SOURCE DOCUMENT >>
Content starts
Most NM Families with Infants Exposed to Drugs Skip Subsidized Treatment

Evaluators said the approach does not fulfill its purpose of keeping newborns safe.

In this Dec. 21, 2016 file photo, family physician Leslie Hayes listens for a fetal heartbeat while attending to a 40-year-old mother (right, obscured) who is being treated for an addiction to heroin with the anti-craving medication Subutext, at the El Centro Family Health medical clinic in Espanola, N.M.
In this Dec. 21, 2016 file photo, family physician Leslie Hayes listens for a fetal heartbeat while attending to a 40-year-old mother (right, obscured) who is being treated for an addiction to heroin with the anti-craving medication Subutext, at the El Centro Family Health medical clinic in Espanola, N.M.
AP Photo/Morgan Lee

SANTA FE, N.M. (AP) β€” Most New Mexico families with infants exposed to illicit drugs, marijuana and alcohol in the womb have been forgoing subsidized addiction treatment and other voluntary support services since the state's shift in 2020 that halted automatic referrals to protective services, a new study indicated on Friday.

The Legislature's budget and accountability office told a panel of lawmakers that New Mexico's revamped response to substance-exposed newborns β€” changes implemented in response to federal drug-abuse legislation β€” succeeded in keeping more parents together with their children, to avoid trauma associated with separation.
Content ends
INFORMATION SHOWN >>
Content starts
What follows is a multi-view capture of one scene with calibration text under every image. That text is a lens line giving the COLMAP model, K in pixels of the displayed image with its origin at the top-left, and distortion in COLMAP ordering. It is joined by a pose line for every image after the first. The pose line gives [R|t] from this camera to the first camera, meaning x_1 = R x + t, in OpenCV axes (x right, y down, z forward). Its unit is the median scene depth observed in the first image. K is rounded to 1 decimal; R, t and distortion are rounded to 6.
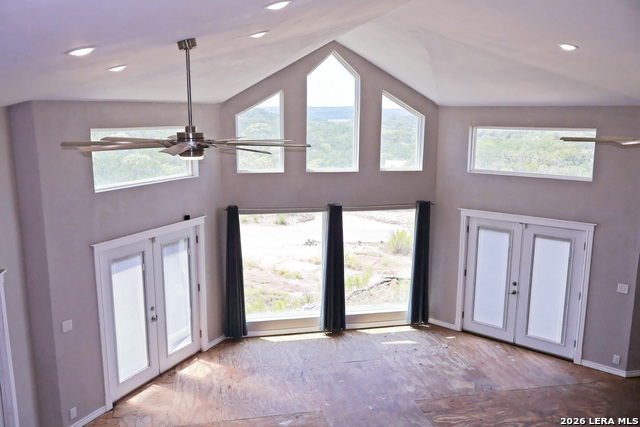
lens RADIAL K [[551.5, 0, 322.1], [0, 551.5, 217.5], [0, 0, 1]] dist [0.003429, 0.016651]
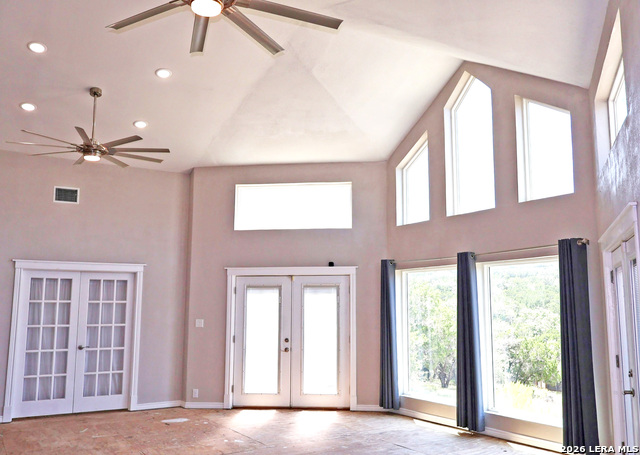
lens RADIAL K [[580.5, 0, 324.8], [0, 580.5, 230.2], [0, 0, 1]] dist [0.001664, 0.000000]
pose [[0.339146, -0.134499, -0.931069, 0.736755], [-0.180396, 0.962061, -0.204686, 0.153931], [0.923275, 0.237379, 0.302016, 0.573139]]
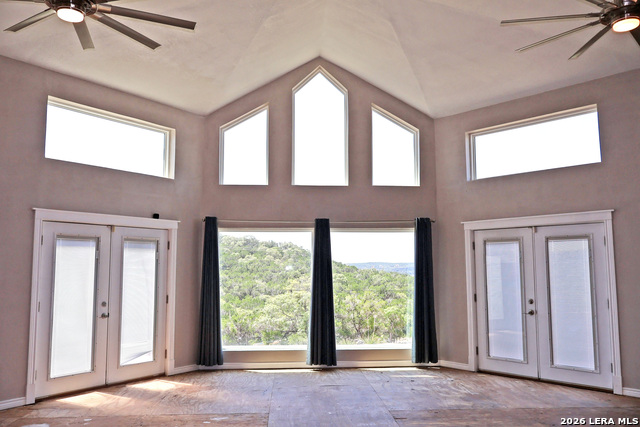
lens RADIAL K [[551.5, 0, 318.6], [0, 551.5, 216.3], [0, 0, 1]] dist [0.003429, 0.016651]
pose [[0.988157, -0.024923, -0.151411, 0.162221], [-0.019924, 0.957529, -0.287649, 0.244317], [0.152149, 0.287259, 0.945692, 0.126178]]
Content ends
Content starts
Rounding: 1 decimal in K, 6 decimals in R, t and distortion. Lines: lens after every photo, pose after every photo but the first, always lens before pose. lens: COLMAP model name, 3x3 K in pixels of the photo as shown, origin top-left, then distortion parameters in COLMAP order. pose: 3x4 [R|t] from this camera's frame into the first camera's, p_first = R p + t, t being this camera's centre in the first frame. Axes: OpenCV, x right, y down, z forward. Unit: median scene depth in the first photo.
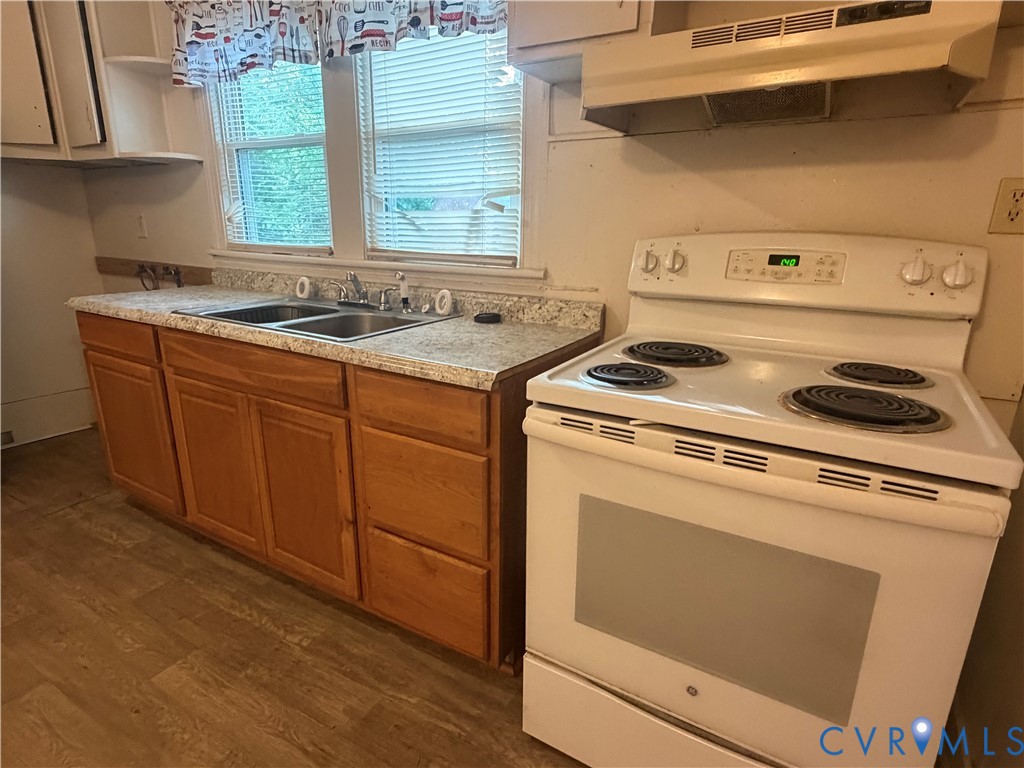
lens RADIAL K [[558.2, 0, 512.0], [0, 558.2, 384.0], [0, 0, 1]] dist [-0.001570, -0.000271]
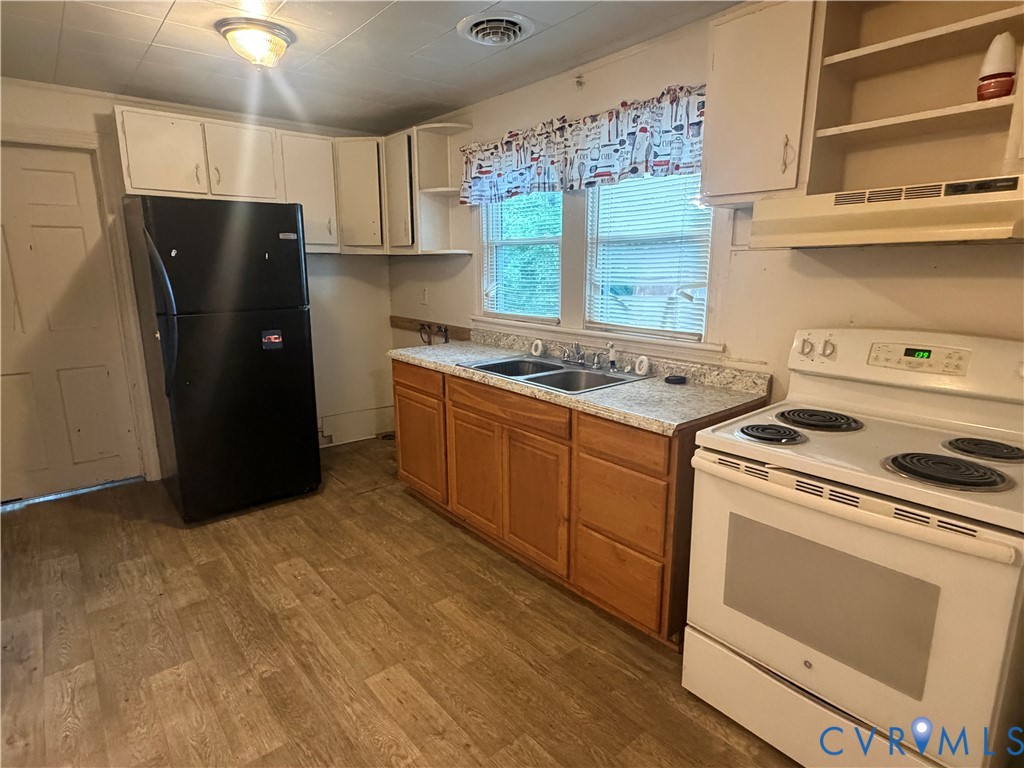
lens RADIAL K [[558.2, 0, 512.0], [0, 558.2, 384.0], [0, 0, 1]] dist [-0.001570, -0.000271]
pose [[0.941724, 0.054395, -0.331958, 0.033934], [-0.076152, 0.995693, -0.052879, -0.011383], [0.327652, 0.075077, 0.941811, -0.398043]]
Content ends
WORK INSTRUCTIONS >>
a – From the news article on New Mexico's drug-exposed newborns, reproduce the passage between "The Legislature's budget" and "associated with separation.", inclusive.
b – In the news article on New Mexico's drug-exposed newborns, which body told a panel of lawmakers about the results of the state's revamped response?
c – Extend the news article on New Mexico's drug-exposed newborns, picking up after its final sentence.

TASK-BY-TASK OUTPUTS >>
a –
The Legislature's budget and accountability office told a panel of lawmakers that New Mexico's revamped response to substance-exposed newborns β€” changes implemented in response to federal drug-abuse legislation β€” succeeded in keeping more parents together with their children, to avoid trauma associated with separation.

b – The Legislature's budget and accountability office.

c –
At the same time, evaluators said the approach does not fulfill its purpose of keeping newborns safe and directing families to treatment, as parents miss or decline services ranging from mental health counseling to home visits by nurses aimed at improving the health and development of infants. The study notes that drug and alcohol use by parents is a major risk factor in neglect and abuse of children.

"The vast majority of (these) families are not receiving support services or substance-use treatment," said Ryan Tolman, a program evaluator with the Legislature's budget and accountability office.

He said rates of newborns with substance-withdrawal symptoms in New Mexico have climbed to more than twice the national average. And yet only one-in-seven local families with substance-exposed newborns accepts referrals to addiction treatment, the study found.

Home visiting services for infants reaches about 50 families out of about 1,300 each year that receive state-mandated plans of care for substance-exposed newborns.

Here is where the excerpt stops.